Roger Hunziker von Rockwell Automation Schweiz bestätigte auf Anfrage von SRF, dass Rockwell eine «Änderung der Produktionsstrategie» kommuniziert habe, an Mitarbeitende und an Behörden. «Das bedeutet, dass wir eine schrittweise Verlagerung der Produktion haben von Aarau an andere Produktionsstandorte von Rockwell.»

Preisdruck oder Gewinnmaximierung?

Es sei aktuell allerdings nicht möglich, über die Anzahl der betroffenen Stellen zu informieren. «Wir haben bewusst sehr früh kommuniziert, weil wir die Mitarbeitenden in die Planung miteinbeziehen wollen», sagt Hunziker. Rockwell sei dem globalen Markt und damit einem enormen Kostendruck ausgesetzt, das habe zu dieser schwierigen Entscheidung geführt.

Wir sind dem globalen Markt und Preisdruck ausgesetzt.
Autor: Roger HunzikerRockwell Automation Schweiz

Die Gewerkschaft «Angestellte Schweiz» sieht andere Gründe für die Verlagerung der Produktion nach Polen oder China. Das sei nicht zu verstehen, weil der Standort Schweiz «produktiv und gewinnbringend» arbeite. Es gehe hier nur um die Maximierung des Profits, heisst es weiter.

Auch die Gewerkschaft Syna spricht in einer Mitteilung von einer «unverschämten Gewinnmaximierung auf dem Buckel von treuen Mitarbeitenden.» Und die Gewerkschaft Unia findet, ein Weltkonzern mit 22'000 Mitarbeitenden müsse in der Lage sein, Umstrukturierungen auch ohne Entlassungen durchzuführen.

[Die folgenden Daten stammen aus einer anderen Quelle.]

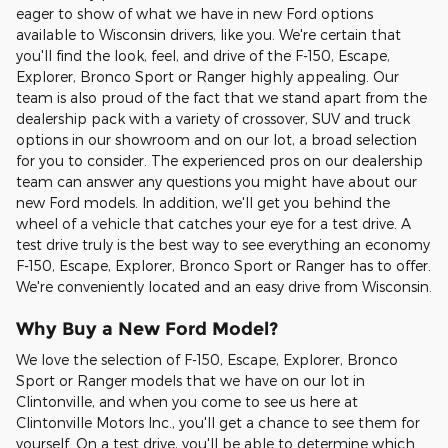
eager to show of what we have in new Ford options
available to Wisconsin drivers, like you. We're certain that
you'll find the look, feel, and drive of the F-150, Escape,
Explorer, Bronco Sport or Ranger highly appealing. Our
team is also proud of the fact that we stand apart from the
dealership pack with a variety of crossover, SUV and truck
options in our showroom and on our lot, a broad selection
for you to consider. The experienced pros on our dealership
team can answer any questions you might have about our
new Ford models. In addition, we'll get you behind the
wheel of a vehicle that catches your eye for a test drive. A
test drive truly is the best way to see everything an economy
F-150, Escape, Explorer, Bronco Sport or Ranger has to offer.
We're conveniently located and an easy drive from Wisconsin.
Why Buy a New Ford Model?
We love the selection of F-150, Escape, Explorer, Bronco
Sport or Ranger models that we have on our lot in
Clintonville, and when you come to see us here at
Clintonville Motors Inc., you'll get a chance to see them for
yourself. On a test drive, you'll be able to determine which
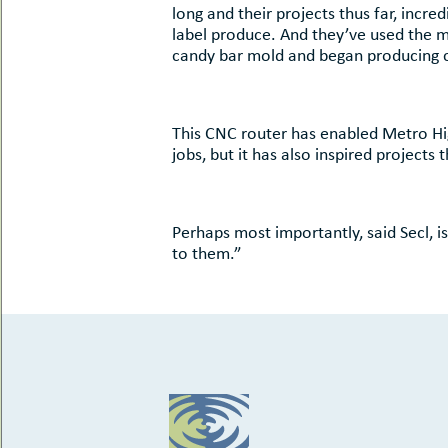
long and their projects thus far, incr
label produce. And they’ve used the 
candy bar mold and began producing 
This CNC router has enabled Metro Hig
jobs, but it has also inspired projects
Perhaps most importantly, said Secl, i
to them.”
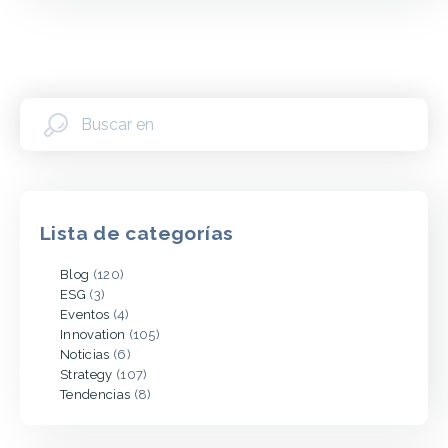
Lista de categorías
Blog
(120)
ESG
(3)
Eventos
(4)
Innovation
(105)
Noticias
(6)
Strategy
(107)
Tendencias
(8)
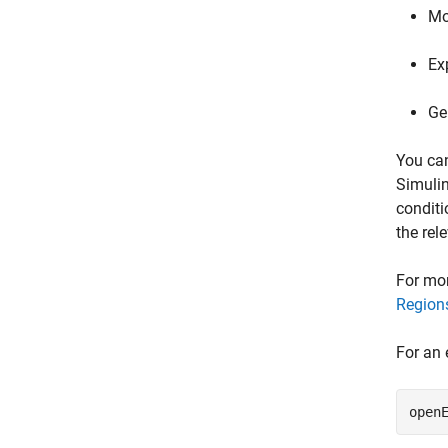
Mo
Ex
Ge
You ca
Simulin
conditi
the rel
For mor
Regions
For an 
open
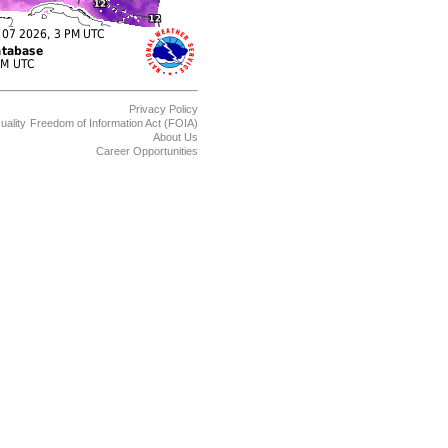
Privacy Policy
uality
Freedom of Information Act (FOIA)
About Us
Career Opportunities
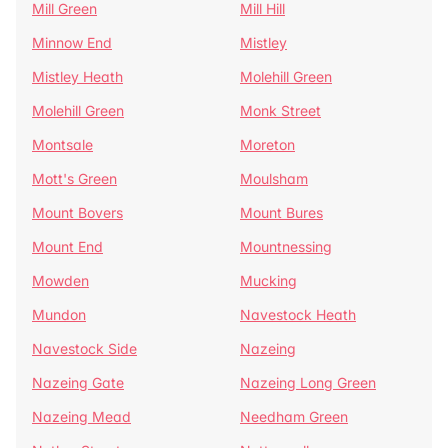
Mill Green
Mill Hill
Minnow End
Mistley
Mistley Heath
Molehill Green
Molehill Green
Monk Street
Montsale
Moreton
Mott's Green
Moulsham
Mount Bovers
Mount Bures
Mount End
Mountnessing
Mowden
Mucking
Mundon
Navestock Heath
Navestock Side
Nazeing
Nazeing Gate
Nazeing Long Green
Nazeing Mead
Needham Green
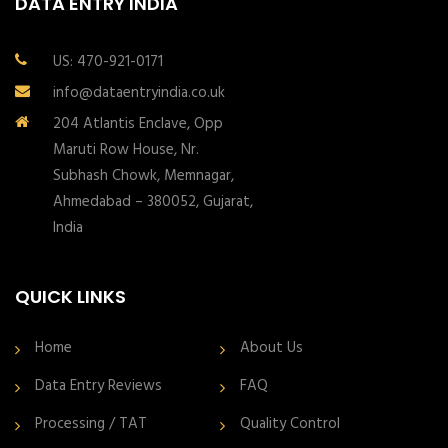
DATA ENTRY INDIA
US: 470-921-0171
info@dataentryindia.co.uk
204 Atlantis Enclave, Opp
Maruti Row House, Nr.
Subhash Chowk, Memnagar,
Ahmedabad – 380052, Gujarat,
India
QUICK LINKS
Home
About Us
Data Entry Reviews
FAQ
Processing / TAT
Quality Control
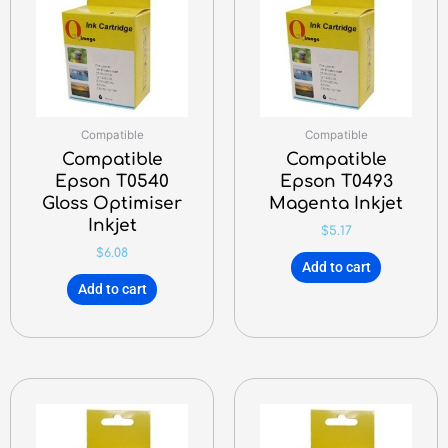
Compatible
Compatible
Compatible
Compatible
Epson T0540
Epson T0493
Gloss Optimiser
Magenta Inkjet
Inkjet
$
5.17
$
6.08
Add to cart
Add to cart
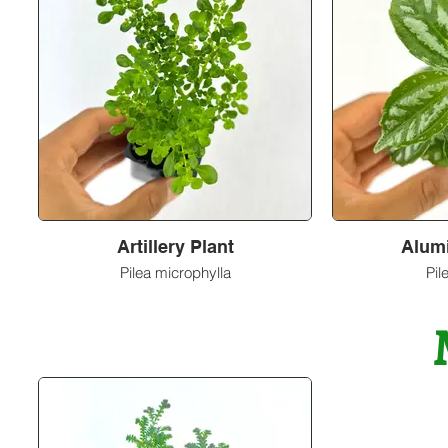
Artillery Plant
Alum
Pilea microphylla
Pil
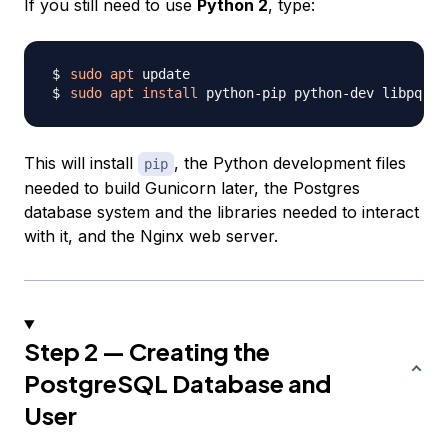
If you still need to use
Python 2
, type:
sudo
apt
sudo
apt
install
 python-pip python-dev libpq-de
This will install
, the Python development files
pip
needed to build Gunicorn later, the Postgres
database system and the libraries needed to interact
with it, and the Nginx web server.
Step 2 — Creating the
PostgreSQL Database and
User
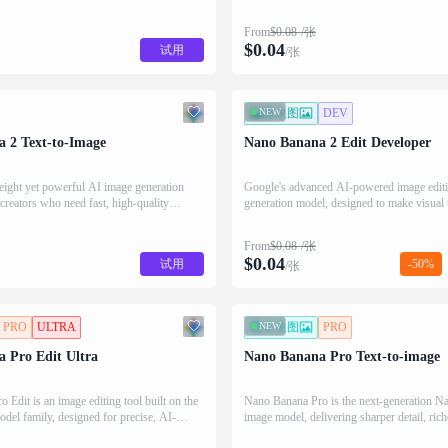
From
$
0.08
/张
$
0.04
试用
/张
NEW
图生图
DEV
 2 Text-to-Image
Nano Banana 2 Edit Developer
eight yet powerful AI image generation
Google's advanced AI-powered image edit
 creators who need fast, high-quality
generation model, designed to make visual 
mple text prompts.
as intuitive as describing it in words.
From
$
0.08
/张
$
0.04
试用
-50%
/张
PRO
ULTRA
NEW
文生图
PRO
 Pro Edit Ultra
Nano Banana Pro Text-to-image
Edit is an image editing tool built on the
Nano Banana Pro is the next-generation N
el family, designed for precise, AI-
image model, delivering sharper detail, rich
adjustments.
and faster diffusion for production-ready v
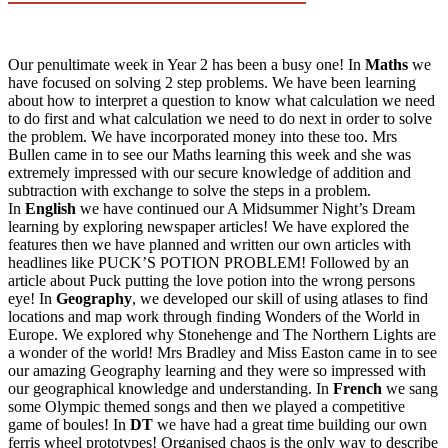
Our penultimate week in Year 2 has been a busy one! In
Maths
we
have focused on solving 2 step problems. We have been learning
about how to interpret a question to know what calculation we need
to do first and what calculation we need to do next in order to solve
the problem. We have incorporated money into these too. Mrs
Bullen came in to see our Maths learning this week and she was
extremely impressed with our secure knowledge of addition and
subtraction with exchange to solve the steps in a problem.
In
English
we have continued our A Midsummer Night’s Dream
learning by exploring newspaper articles! We have explored the
features then we have planned and written our own articles with
headlines like PUCK’S POTION PROBLEM! Followed by an
article about Puck putting the love potion into the wrong persons
eye! In
Geography
, we developed our skill of using atlases to find
locations and map work through finding Wonders of the World in
Europe. We explored why Stonehenge and The Northern Lights are
a wonder of the world! Mrs Bradley and Miss Easton came in to see
our amazing Geography learning and they were so impressed with
our geographical knowledge and understanding. In
French
we sang
some Olympic themed songs and then we played a competitive
game of boules! In
DT
we have had a great time building our own
ferris wheel prototypes! Organised chaos is the only way to describe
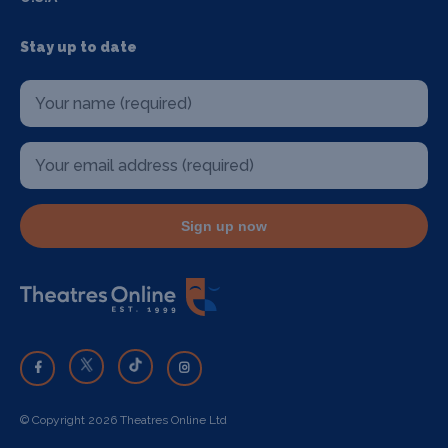
Stay up to date
Sign up now
© Copyright 2026 Theatres Online Ltd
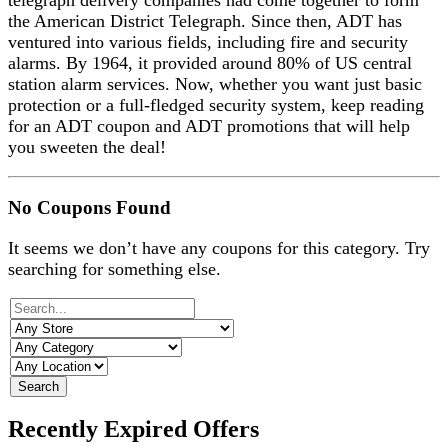
telegraph delivery companies had come together to form
the American District Telegraph. Since then, ADT has
ventured into various fields, including fire and security
alarms. By 1964, it provided around 80% of US central
station alarm services. Now, whether you want just basic
protection or a full-fledged security system, keep reading
for an ADT coupon and ADT promotions that will help
you sweeten the deal!
No Coupons Found
It seems we don’t have any coupons for this category. Try
searching for something else.
Search
Recently Expired Offers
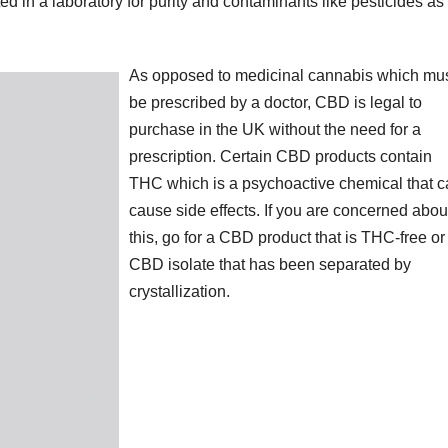
d in a laboratory for purity and contaminants like pesticides as
As opposed to medicinal cannabis which mu
be prescribed by a doctor, CBD is legal to
purchase in the UK without the need for a
prescription. Certain CBD products contain
THC which is a psychoactive chemical that 
cause side effects. If you are concerned abou
this, go for a CBD product that is THC-free or
CBD isolate that has been separated by
crystallization.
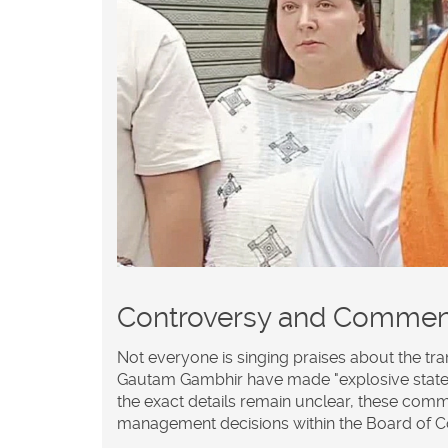
Controversy and Commen
Not everyone is singing praises about the tra
Gautam Gambhir
have made "explosive state
the exact details remain unclear, these comm
management decisions within the Board of Cont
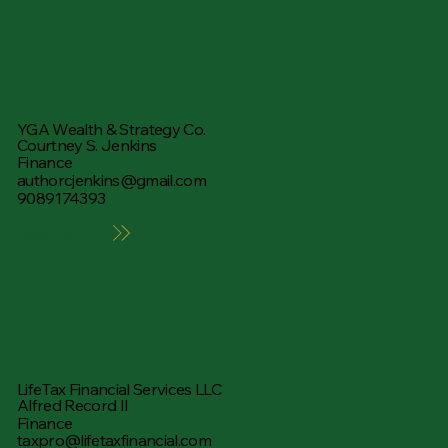
YGA Wealth & Strategy Co.
Courtney S. Jenkins
Finance
authorcjenkins@gmail.com
9089174393
Learn More
LifeTax Financial Services LLC
Alfred Record II
Finance
taxpro@lifetaxfinancial.com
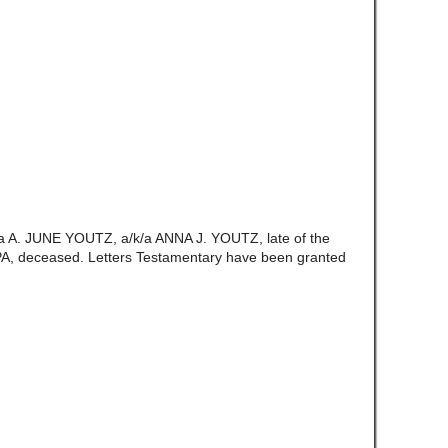
/a A. JUNE YOUTZ, a/k/a ANNA J. YOUTZ, late of the
A, deceased. Letters Testamentary have been granted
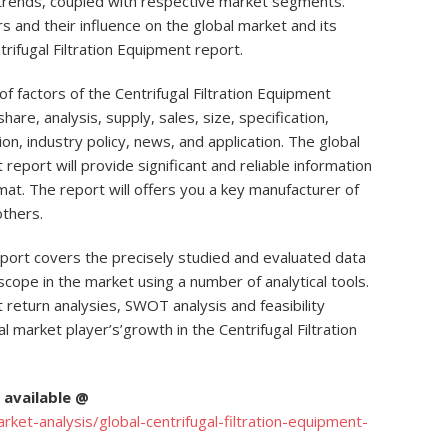
 trends, coupled with respective market segments.
 and their influence on the global market and its
rifugal Filtration Equipment report.
f factors of the Centrifugal Filtration Equipment
hare, analysis, supply, sales, size, specification,
ion, industry policy, news, and application. The global
report will provide significant and reliable information
mat. The report will offers you a key manufacturer of
others.
eport covers the precisely studied and evaluated data
scope in the market using a number of analytical tools.
 return analysies, SWOT analysis and feasibility
 market player’s’growth in the Centrifugal Filtration
available @
et-analysis/global-centrifugal-filtration-equipment-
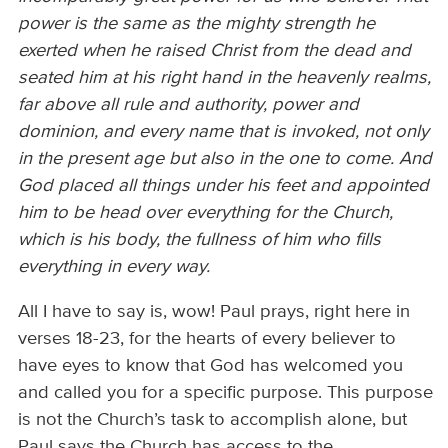
power is the same as the mighty strength he
exerted when he raised Christ from the dead and
seated him at his right hand in the heavenly realms,
far above all rule and authority, power and
dominion, and every name that is invoked, not only
in the present age but also in the one to come. And
God placed all things under his feet and appointed
him to be head over everything for the Church,
which is his body, the fullness of him who fills
everything in every way.
All I have to say is, wow! Paul prays, right here in
verses 18-23, for the hearts of every believer to
have eyes to know that God has welcomed you
and called you for a specific purpose. This purpose
is not the Church’s task to accomplish alone, but
Paul says the Church has access to the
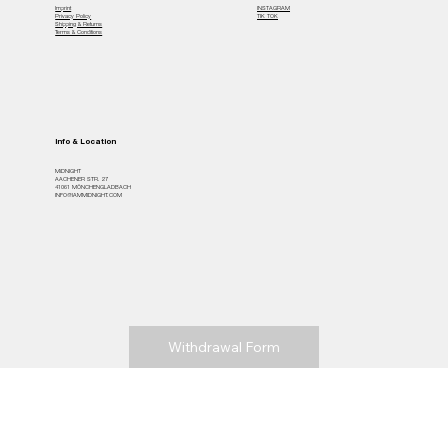
Imprint
INSTAGRAM
Privacy Policy
TIK TOK
Shipping & Returns
Terms & Conditions
Info & Location
MiDNIGHT
AACHENER STR. 27
41061 MÖNCHENGLADBACH
INFO@IAMMIDNIGHT.COM
Withdrawal Form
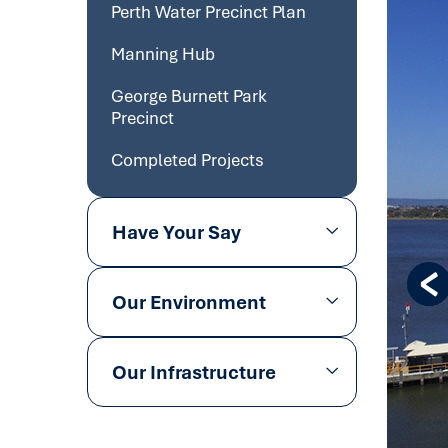
Perth Water Precinct Plan
Manning Hub
George Burnett Park
Precinct
Completed Projects
Have Your Say
Our Environment
Our Infrastructure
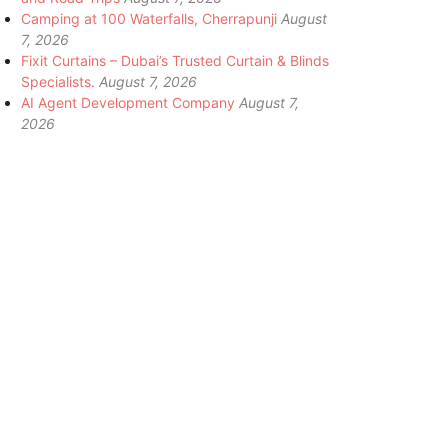
Camping at 100 Waterfalls, Cherrapunji
August
7, 2026
Fixit Curtains – Dubai’s Trusted Curtain & Blinds
Specialists.
August 7, 2026
AI Agent Development Company
August 7,
2026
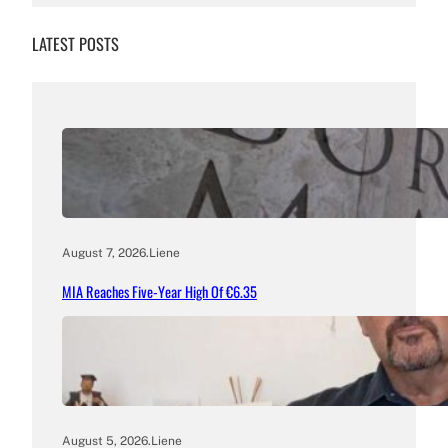
LATEST POSTS
August 7, 2026
.
Liene
MIA Reaches Five-Year High Of €6.35
August 5, 2026
.
Liene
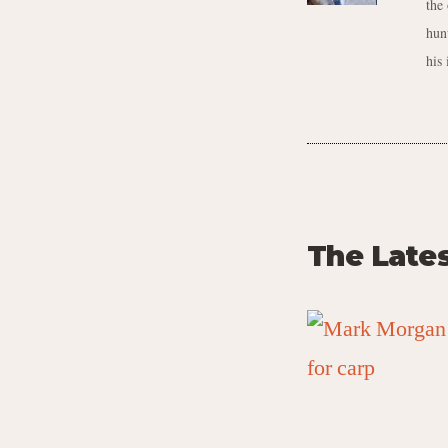
the
hun
his 
The Late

Wir verlangen, dass das Management alle Massnahmen prüft.
Autor: Korab MaculaGewerkschaft Angestellte Schweiz

Korab Macula von «Angestellte Schweiz» hofft, dass man noch einige Arbeitsplätze retten kann. «Wir nehmen das Management beim Wort und verlangen, dass sie alle Massnahmen überprüfen, damit es nicht zu diesem Stellenabbau kommt.»

Bedeutet «swiss made» nichts mehr?

Rockwell Automation ist ein international tätiges US-Unternehmen. In der Schweiz betreibt es auch Niederlassungen in Landquart (GR) und Root (LU) sowie weitere Verkaufsstellen in Manno (TI), Renens (VD) und Wil (SG). Rockwell produziert Sensoren, Schaltgeräte oder Industriecomputer.

In diesem Bereich sei das Label «Swiss made» ein Wettbewerbsvorteil, glauben die Gewerkschaften. Roger Hunziker von Rockwell entgegnet: «Leider stelle ich fest, dass die Kunden nicht bereit sind, für dieses Swiss Label mehr zu bezahlen.»